■ Description of the task: In the records below, find the line containing "wrist: (81, 131)" and the line containing "pinky dip: (82, 110)"; please repeat exactly the lines from one to the other, both included, and nothing more.

■ Task data:
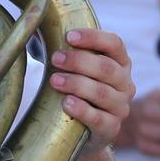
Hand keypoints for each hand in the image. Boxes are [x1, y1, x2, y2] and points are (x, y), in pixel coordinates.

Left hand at [48, 28, 132, 150]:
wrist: (81, 131)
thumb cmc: (77, 89)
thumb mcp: (76, 68)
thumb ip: (63, 48)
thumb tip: (34, 29)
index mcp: (120, 62)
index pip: (114, 43)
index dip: (93, 38)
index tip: (69, 37)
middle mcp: (125, 84)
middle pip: (106, 67)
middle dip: (79, 61)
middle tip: (55, 58)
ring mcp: (120, 108)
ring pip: (101, 92)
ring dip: (76, 84)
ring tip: (54, 80)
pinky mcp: (111, 129)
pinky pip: (99, 119)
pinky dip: (82, 110)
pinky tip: (66, 103)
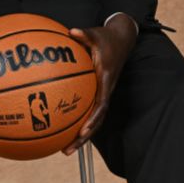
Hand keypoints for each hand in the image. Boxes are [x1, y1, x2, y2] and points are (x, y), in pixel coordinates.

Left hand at [62, 14, 137, 155]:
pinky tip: (62, 130)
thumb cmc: (106, 38)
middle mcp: (105, 91)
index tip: (82, 131)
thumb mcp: (96, 34)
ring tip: (64, 149)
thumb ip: (84, 34)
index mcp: (105, 79)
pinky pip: (88, 112)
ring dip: (80, 137)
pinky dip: (77, 123)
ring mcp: (102, 94)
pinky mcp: (98, 94)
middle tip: (67, 150)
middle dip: (83, 137)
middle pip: (96, 120)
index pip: (101, 104)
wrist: (122, 40)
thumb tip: (71, 32)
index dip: (93, 119)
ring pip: (93, 120)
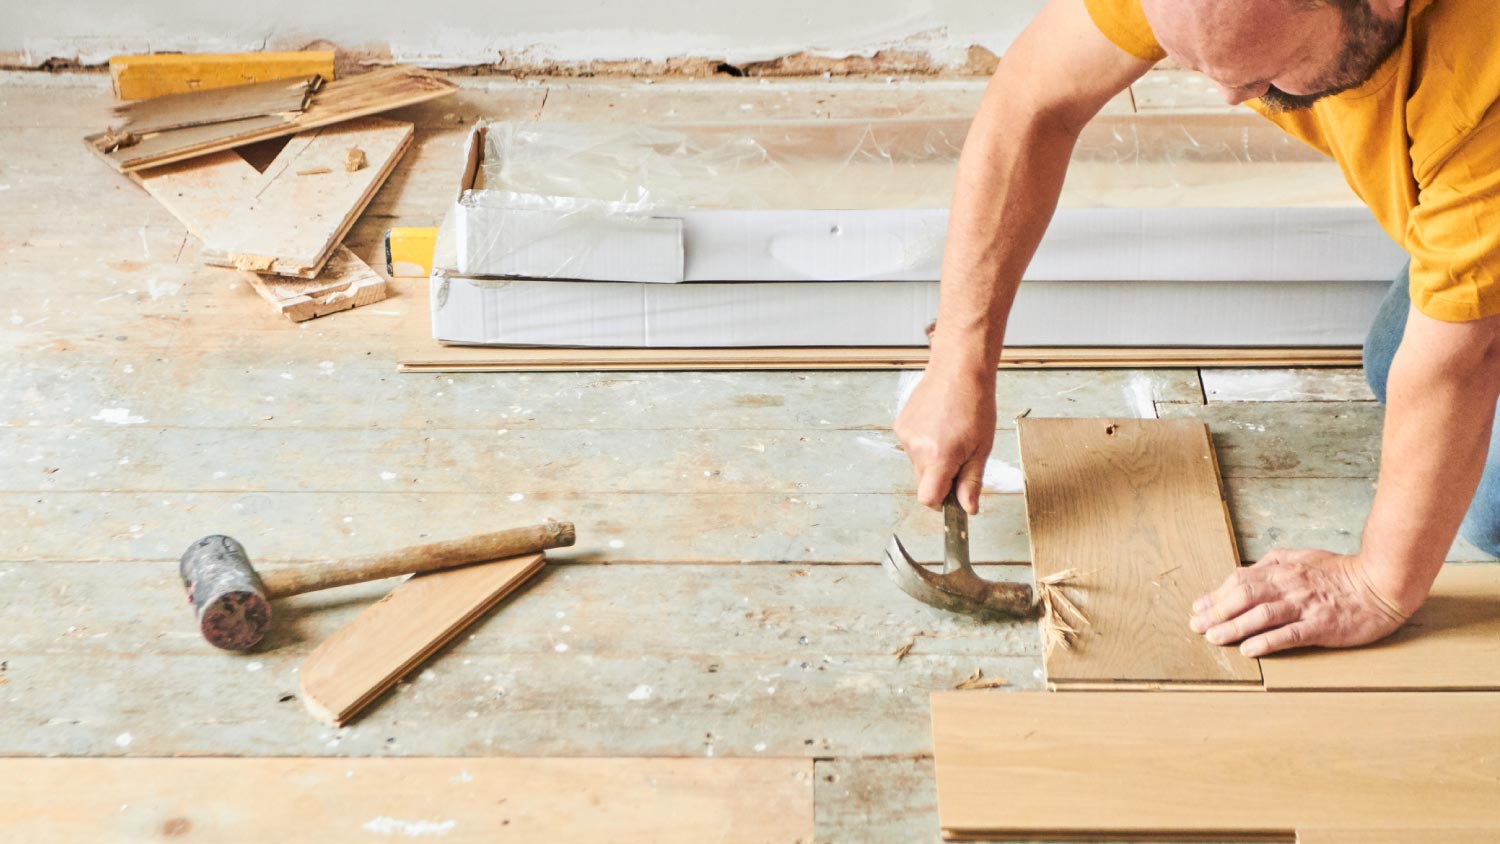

■ Response area:
wrist: (81, 131)
thumb cmc: (77, 89)
thumb mcp: (76, 68)
thumb ip: (63, 48)
thumb tip: (34, 29)
index mcp: (120, 62)
index pip: (114, 43)
index dip: (93, 38)
index tip: (69, 37)
middle mcp: (125, 84)
middle pip: (106, 67)
middle dip: (79, 61)
middle tip: (55, 58)
ring mcp: (120, 108)
ring pip: (101, 92)
ring dip: (76, 84)
ring tip: (54, 80)
pinky mcp: (111, 129)
pinky pip: (99, 119)
pinky dip: (82, 110)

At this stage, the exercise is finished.